Copy out every line of the records below word for word, leaving out the pictures.

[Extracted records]
------------------------
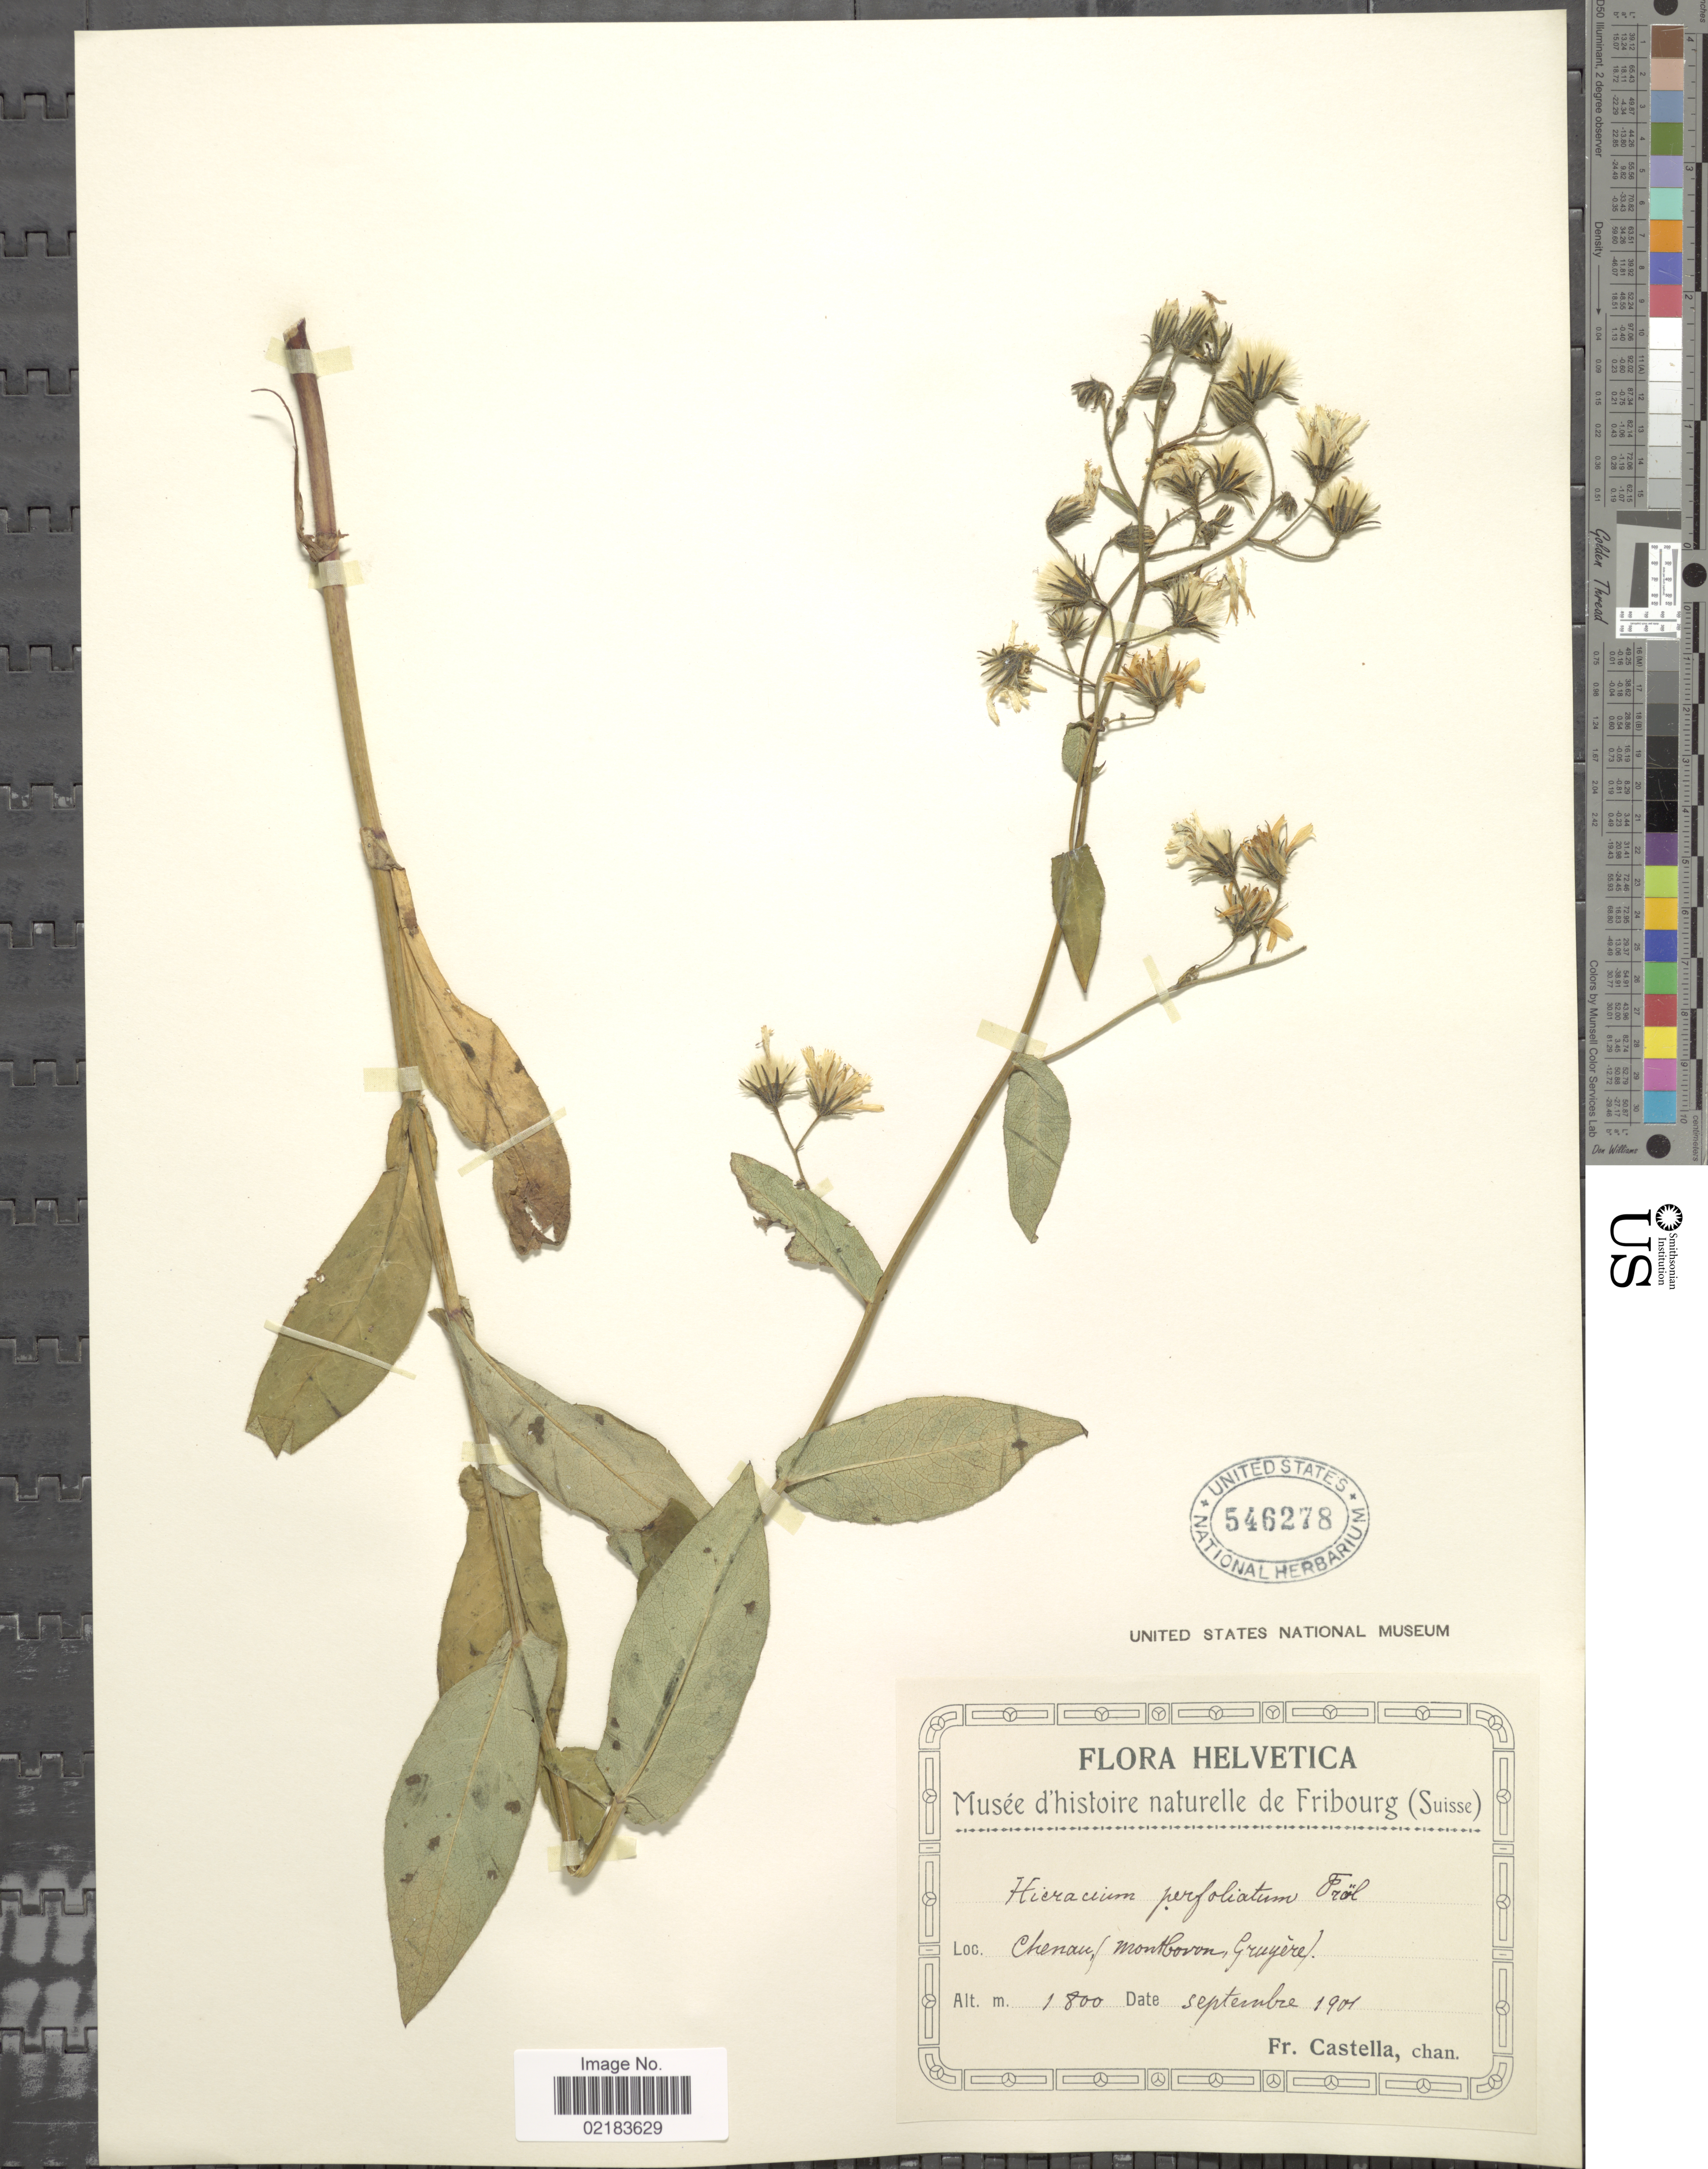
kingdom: Plantae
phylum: Tracheophyta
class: Magnoliopsida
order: Asterales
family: Asteraceae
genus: Hieracium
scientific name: Hieracium prenanthoides subsp. perfoliatum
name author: (Froel.) Fr.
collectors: Fr. Castella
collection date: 1901-09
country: Switzerland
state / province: Fribourg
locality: Chenau (Montbovon, Gruyére)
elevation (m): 1800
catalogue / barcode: US 546278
------------------------
**Correct result:**
kingdom: Plantae
phylum: Tracheophyta
class: Magnoliopsida
order: Asterales
family: Asteraceae
genus: Hieracium
scientific name: Hieracium prenanthoides subsp. perfoliatum
name author: (Froel.) Fr.
collectors: Fr. Castella
collection date: 1901-09
country: Switzerland
state / province: Fribourg
locality: Chenau (Montbovon, Gruyére)
elevation (m): 1800
catalogue / barcode: US 546278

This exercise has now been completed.